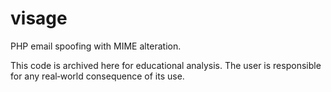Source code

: # visage
PHP email spoofing with MIME alteration.

This code is archived here for educational analysis. The user is responsible for any real‐world consequence of its use.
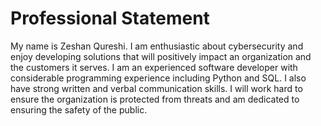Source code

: # Professional Statement
My name is Zeshan Qureshi. I am enthusiastic about cybersecurity and enjoy developing solutions that will positively impact an organization and the customers it serves. I am an experienced software developer with considerable programming experience including Python and SQL. I also have strong written and verbal communication skills. I will work hard to ensure the organization is protected from threats and am dedicated to ensuring the safety of the public. 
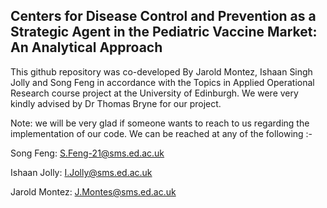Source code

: ## Centers for Disease Control and Prevention as a Strategic Agent in the Pediatric Vaccine Market: An Analytical Approach 


This github repository was co-developed By Jarold Montez, Ishaan Singh Jolly and Song Feng in accordance with the Topics in Applied Operational Research course project at the University of Edinburgh. We were very kindly advised by Dr Thomas Bryne for our project. 


Note: we will be very glad if someone wants to reach to us regarding the implementation of our code. We can be reached at any of the following :- 

Song Feng: S.Feng-21@sms.ed.ac.uk 

Ishaan Jolly: I.Jolly@sms.ed.ac.uk 

Jarold Montez: J.Montes@sms.ed.ac.uk



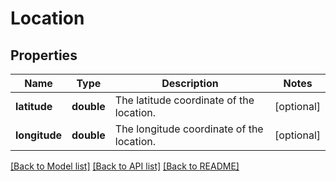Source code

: # Location

## Properties
Name | Type | Description | Notes
------------ | ------------- | ------------- | -------------
**latitude** | **double** | The latitude coordinate of the location. | [optional] 
**longitude** | **double** | The longitude coordinate of the location. | [optional] 

[[Back to Model list]](../../README.md#documentation-for-models) [[Back to API list]](../../README.md#documentation-for-api-endpoints) [[Back to README]](../../README.md)

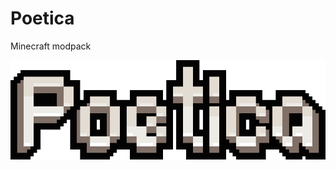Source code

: # Poetica
Minecraft modpack

![Alt text](https://github.com/Verph/Poetica/blob/master/overrides/resources/mainmenu/textures/Poetica-Wordmark.png?raw=true "Title")
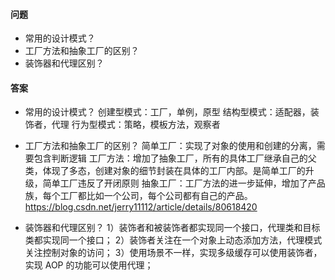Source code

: #### 问题
+ 常用的设计模式？
+ 工厂方法和抽象工厂的区别？
+ 装饰器和代理区别？



#### 答案

+ 常用的设计模式？
创建型模式：工厂，单例，原型
结构型模式：适配器，装饰者，代理
行为型模式：策略，模板方法，观察者


+ 工厂方法和抽象工厂的区别？
简单工厂：实现了对象的使用和创建的分离，需要包含判断逻辑
工厂方法：增加了抽象工厂，所有的具体工厂继承自己的父类，体现了多态，创建对象的细节封装在具体的工厂内部。是简单工厂的升级，简单工厂违反了开闭原则
抽象工厂：工厂方法的进一步延伸，增加了产品族，每个工厂都比如一个公司，每个公司都有自己的产品。
https://blog.csdn.net/jerry11112/article/details/80618420


+ 装饰器和代理区别？
1）装饰者和被装饰者都实现同一个接口，代理类和目标类都实现同一个接口；
2）装饰者关注在一个对象上动态添加方法，代理模式关注控制对象的访问；
3）使用场景不一样，实现多级缓存可以使用装饰者，实现 AOP 的功能可以使用代理；
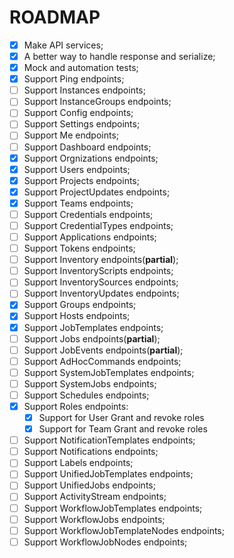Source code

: # ROADMAP

- [x] Make API services;
- [x] A better way to handle response and serialize;
- [x] Mock and automation tests;
- [x] Support Ping endpoints;
- [ ] Support Instances endpoints;
- [ ] Support InstanceGroups endpoints;
- [ ] Support Config endpoints;
- [ ] Support Settings endpoints;
- [ ] Support Me endpoints;
- [ ] Support Dashboard endpoints;
- [x] Support Orgnizations endpoints;
- [x] Support Users endpoints;
- [x] Support Projects endpoints;
- [x] Support ProjectUpdates endpoints;
- [x] Support Teams endpoints;
- [ ] Support Credentials endpoints;
- [ ] Support CredentialTypes endpoints;
- [ ] Support Applications endpoints;
- [ ] Support Tokens endpoints;
- [ ] Support Inventory endpoints(**partial**);
- [ ] Support InventoryScripts endpoints;
- [ ] Support InventorySources endpoints;
- [ ] Support InventoryUpdates endpoints;
- [x] Support Groups endpoints;
- [x] Support Hosts endpoints;
- [x] Support JobTemplates endpoints;
- [ ] Support Jobs endpoints(**partial**);
- [ ] Support JobEvents endpoints(**partial**);
- [ ] Support AdHocCommands endpoints;
- [ ] Support SystemJobTemplates endpoints;
- [ ] Support SystemJobs endpoints;
- [ ] Support Schedules endpoints;
- [x] Support Roles endpoints:
  - [x] Support for User Grant and revoke roles
  - [x] Support for Team Grant and revoke roles
- [ ] Support NotificationTemplates endpoints;
- [ ] Support Notifications endpoints;
- [ ] Support Labels endpoints;
- [ ] Support UnifiedJobTemplates endpoints;
- [ ] Support UnifiedJobs endpoints;
- [ ] Support ActivityStream endpoints;
- [ ] Support WorkflowJobTemplates endpoints;
- [ ] Support WorkflowJobs endpoints;
- [ ] Support WorkflowJobTemplateNodes endpoints;
- [ ] Support WorkflowJobNodes endpoints;
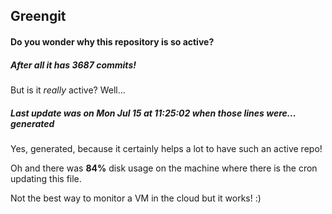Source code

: ## Greengit

#### Do you wonder why this repository is so active?

##### After all it has 3687 commits!

But is it *really* active? Well...

##### Last update was on Mon Jul 15 at 11:25:02 when those lines were... generated

Yes, generated, because it certainly helps a lot to have such an active repo!

Oh and there was **84%** disk usage on the machine
where there is the cron updating this file.

Not the best way to monitor a VM in the cloud but it works! :)
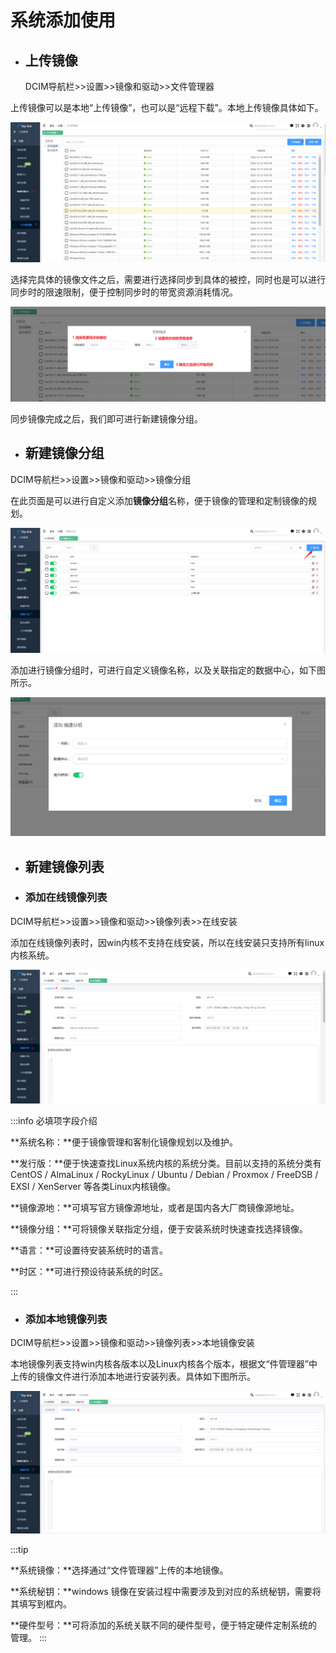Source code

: # 系统添加使用

- ## 上传镜像
  
  DCIM导航栏>>设置>>镜像和驱动>>文件管理器  

上传镜像可以是本地“上传镜像”，也可以是“远程下载”。本地上传镜像具体如下。  

![](./image/image-use%2000.png)  
  
选择完具体的镜像文件之后，需要进行选择同步到具体的被控，同时也是可以进行同步时的限速限制，便于控制同步时的带宽资源消耗情况。

![](./image/image-use%2001.png)

同步镜像完成之后，我们即可进行新建镜像分组。  

- ## 新建镜像分组

DCIM导航栏>>设置>>镜像和驱动>>镜像分组  

在此页面是可以进行自定义添加**镜像分组**名称，便于镜像的管理和定制镜像的规划。

![](./image/image-use02.png)

添加进行镜像分组时，可进行自定义镜像名称，以及关联指定的数据中心，如下图所示。  

![](./image/image-use%2003.png)

- ## 新建镜像列表
  
-  ### 添加在线镜像列表
   
DCIM导航栏>>设置>>镜像和驱动>>镜像列表>>在线安装  

添加在线镜像列表时，因win内核不支持在线安装，所以在线安装只支持所有linux内核系统。

![](./image/image-use%2004.png)

:::info 必填项字段介绍

**系统名称：**便于镜像管理和客制化镜像规划以及维护。   

**发行版：**便于快速查找Linux系统内核的系统分类。目前以支持的系统分类有CentOS / AlmaLinux / RockyLinux / 
Ubuntu / Debian / Proxmox / FreeDSB / EXSI / XenServer 等各类Linux内核镜像。  

**镜像源地：**可填写官方镜像源地址，或者是国内各大厂商镜像源地址。  

**镜像分组：**可将镜像关联指定分组，便于安装系统时快速查找选择镜像。  

**语言：**可设置待安装系统时的语言。  

**时区：**可进行预设待装系统的时区。  

:::

-  ### 添加本地镜像列表
  
  DCIM导航栏>>设置>>镜像和驱动>>镜像列表>>本地镜像安装  

本地镜像列表支持win内核各版本以及Linux内核各个版本，根据文“件管理器”中上传的镜像文件进行添加本地进行安装列表。具体如下图所示。

![](./image/image-use%2005.png)

:::tip

**系统镜像：**选择通过“文件管理器”上传的本地镜像。  

**系统秘钥：**windows 镜像在安装过程中需要涉及到对应的系统秘钥，需要将其填写到框内。

**硬件型号：**可将添加的系统关联不同的硬件型号，便于特定硬件定制系统的管理。
:::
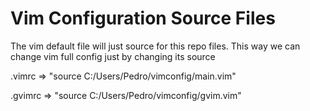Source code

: # Vim Configuration Source Files

The vim default file will just source for this repo files. This way we can change vim full config just by changing its source

.vimrc => "source C:/Users/Pedro/vimconfig/main.vim"

.gvimrc => "source C:/Users/Pedro/vimconfig/gvim.vim"
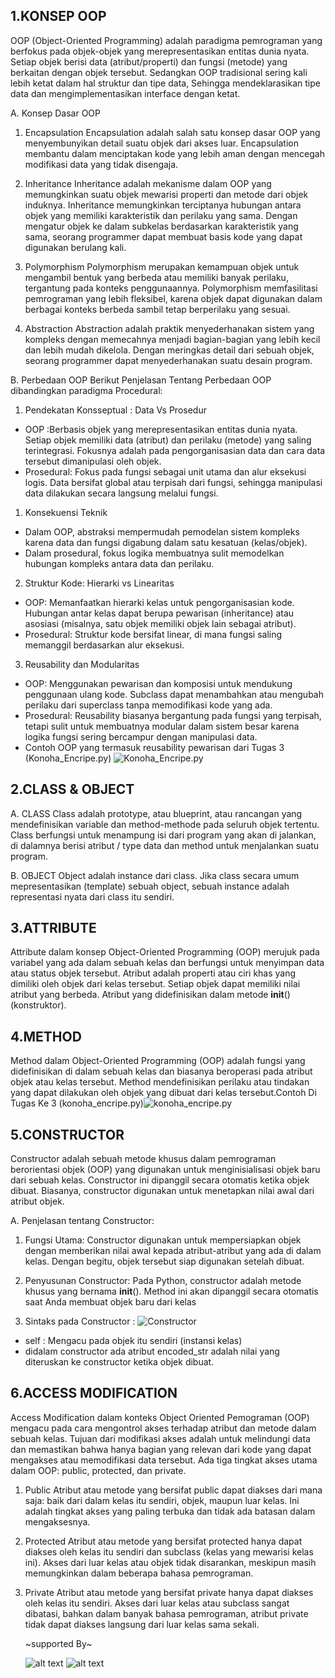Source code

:## 1.KONSEP OOP

OOP (Object-Oriented Programming) adalah paradigma pemrograman yang berfokus pada objek-objek yang merepresentasikan entitas dunia nyata. Setiap objek berisi data (atribut/properti) dan fungsi (metode) yang berkaitan dengan objek tersebut. Sedangkan OOP tradisional sering kali lebih ketat dalam hal struktur dan tipe data, Sehingga mendeklarasikan tipe data dan mengimplementasikan interface dengan ketat.

A. Konsep Dasar OOP

1. Encapsulation
   Encapsulation adalah salah satu konsep dasar OOP yang menyembunyikan detail suatu objek dari akses luar. Encapsulation membantu dalam menciptakan kode yang lebih aman dengan mencegah modifikasi data yang tidak disengaja.

2. Inheritance
   Inheritance adalah mekanisme dalam OOP yang memungkinkan suatu objek mewarisi properti dan metode dari objek induknya. Inheritance memungkinkan terciptanya hubungan antara objek yang memiliki karakteristik dan perilaku yang sama. Dengan mengatur objek ke dalam subkelas berdasarkan karakteristik yang sama, seorang programmer dapat membuat basis kode yang dapat digunakan berulang kali.

3. Polymorphism
   Polymorphism merupakan kemampuan objek untuk mengambil bentuk yang berbeda atau memiliki banyak perilaku, tergantung pada konteks penggunaannya. Polymorphism memfasilitasi pemrograman yang lebih fleksibel, karena objek dapat digunakan dalam berbagai konteks berbeda sambil tetap berperilaku yang sesuai.

4. Abstraction
   Abstraction adalah praktik menyederhanakan sistem yang kompleks dengan memecahnya menjadi bagian-bagian yang lebih kecil dan lebih mudah dikelola. Dengan meringkas detail dari sebuah objek, seorang programmer dapat menyederhanakan suatu desain program.

B. Perbedaan OOP
Berikut Penjelasan Tentang Perbedaan OOP dibandingkan paradigma Procedural:

1. Pendekatan Konsseptual : Data Vs Prosedur

- OOP :Berbasis objek yang merepresentasikan entitas dunia nyata. Setiap objek memiliki data (atribut) dan perilaku (metode) yang saling terintegrasi. Fokusnya adalah pada pengorganisasian data dan cara data tersebut dimanipulasi oleh objek.
- Prosedural: Fokus pada fungsi sebagai unit utama dan alur eksekusi logis. Data bersifat global atau terpisah dari fungsi, sehingga manipulasi data dilakukan secara langsung melalui fungsi.

1. Konsekuensi Teknik

- Dalam OOP, abstraksi mempermudah pemodelan sistem kompleks karena data dan fungsi digabung dalam satu kesatuan (kelas/objek).
- Dalam prosedural, fokus logika membuatnya sulit memodelkan hubungan kompleks antara data dan perilaku.

2. Struktur Kode: Hierarki vs Linearitas

- OOP: Memanfaatkan hierarki kelas untuk pengorganisasian kode. Hubungan antar kelas dapat berupa pewarisan (inheritance) atau asosiasi (misalnya, satu objek memiliki objek lain sebagai atribut).
- Prosedural: Struktur kode bersifat linear, di mana fungsi saling memanggil berdasarkan alur eksekusi.

3. Reusability dan Modularitas

- OOP: Menggunakan pewarisan dan komposisi untuk mendukung penggunaan ulang kode. Subclass dapat menambahkan atau mengubah perilaku dari superclass tanpa memodifikasi kode yang ada.
- Prosedural: Reusability biasanya bergantung pada fungsi yang terpisah, tetapi sulit untuk membuatnya modular dalam sistem besar karena logika fungsi sering bercampur dengan manipulasi data.
- Contoh OOP yang termasuk reusability pewarisan dari Tugas 3 (Konoha_Encripe.py)
  ![Konoha_Encripe.py](konoha_encripe.py1.png)

## 2.CLASS & OBJECT

A. CLASS
Class adalah prototype, atau blueprint, atau rancangan yang mendefinisikan variable dan method-methode pada seluruh objek tertentu. Class berfungsi untuk menampung isi dari program yang akan di jalankan, di dalamnya berisi atribut / type data dan method untuk menjalankan suatu program.

B. OBJECT
Object adalah instance dari class. Jika class secara umum mepresentasikan (template) sebuah object, sebuah instance adalah representasi nyata dari class itu sendiri.

## 3.ATTRIBUTE

Attribute dalam konsep Object-Oriented Programming (OOP) merujuk pada variabel yang ada dalam sebuah kelas dan berfungsi untuk menyimpan data atau status objek tersebut. Atribut adalah properti atau ciri khas yang dimiliki oleh objek dari kelas tersebut. Setiap objek dapat memiliki nilai atribut yang berbeda. Atribut yang didefinisikan dalam metode **init**() (konstruktor).

## 4.METHOD

Method dalam Object-Oriented Programming (OOP) adalah fungsi yang didefinisikan di dalam sebuah kelas dan biasanya beroperasi pada atribut objek atau kelas tersebut. Method mendefinisikan perilaku atau tindakan yang dapat dilakukan oleh objek yang dibuat dari kelas tersebut.Contoh Di Tugas Ke 3 (konoha_encripe.py)![konoha_encripe.py](konoha_encripe.py2.png)

## 5.CONSTRUCTOR

Constructor adalah sebuah metode khusus dalam pemrograman berorientasi objek (OOP) yang digunakan untuk menginisialisasi objek baru dari sebuah kelas. Constructor ini dipanggil secara otomatis ketika objek dibuat. Biasanya, constructor digunakan untuk menetapkan nilai awal dari atribut objek.

A. Penjelasan tentang Constructor:

1. Fungsi Utama:
   Constructor digunakan untuk mempersiapkan objek dengan memberikan nilai awal kepada atribut-atribut yang ada di dalam kelas. Dengan begitu, objek tersebut siap digunakan setelah dibuat.

2. Penyusunan Constructor:
   Pada Python, constructor adalah metode khusus yang bernama **init**(). Method ini akan dipanggil secara otomatis saat Anda membuat objek baru dari kelas

3. Sintaks pada Constructor :
   ![Constructor](konoha_encripe.py3.png)

- self : Mengacu pada objek itu sendiri (instansi kelas)
- didalam constructor ada atribut encoded_str adalah nilai yang diteruskan ke constructor ketika objek dibuat.

## 6.ACCESS MODIFICATION

Access Modification dalam konteks Object Oriented Pemograman (OOP) mengacu pada cara mengontrol akses terhadap atribut dan metode dalam sebuah kelas. Tujuan dari modifikasi akses adalah untuk melindungi data dan memastikan bahwa hanya bagian yang relevan dari kode yang dapat mengakses atau memodifikasi data tersebut. Ada tiga tingkat akses utama dalam OOP: public, protected, dan private.

1. Public
   Atribut atau metode yang bersifat public dapat diakses dari mana saja: baik dari dalam kelas itu sendiri, objek, maupun luar kelas.
   Ini adalah tingkat akses yang paling terbuka dan tidak ada batasan dalam mengaksesnya.
2. Protected
   Atribut atau metode yang bersifat protected hanya dapat diakses oleh kelas itu sendiri dan subclass (kelas yang mewarisi kelas ini).
   Akses dari luar kelas atau objek tidak disarankan, meskipun masih memungkinkan dalam beberapa bahasa pemrograman.
3. Private
   Atribut atau metode yang bersifat private hanya dapat diakses oleh kelas itu sendiri.
   Akses dari luar kelas atau subclass sangat dibatasi, bahkan dalam banyak bahasa pemrograman, atribut private tidak dapat diakses langsung dari luar kelas sama sekali.

   ~supported By~

   ![alt text](python-3670A0.png)
   ![alt text](Markdown-000000.png)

• [Action item] Set down only the lines above that fall between the line holding "latitude coordinate of the location. | [optional]" and the line holding "longitude coordinate of the location. | [optional]", inclusive, keeping each exact.

• [Answer space]
**latitude** | **double** | The latitude coordinate of the location. | [optional] 
**longitude** | **double** | The longitude coordinate of the location. | [optional] 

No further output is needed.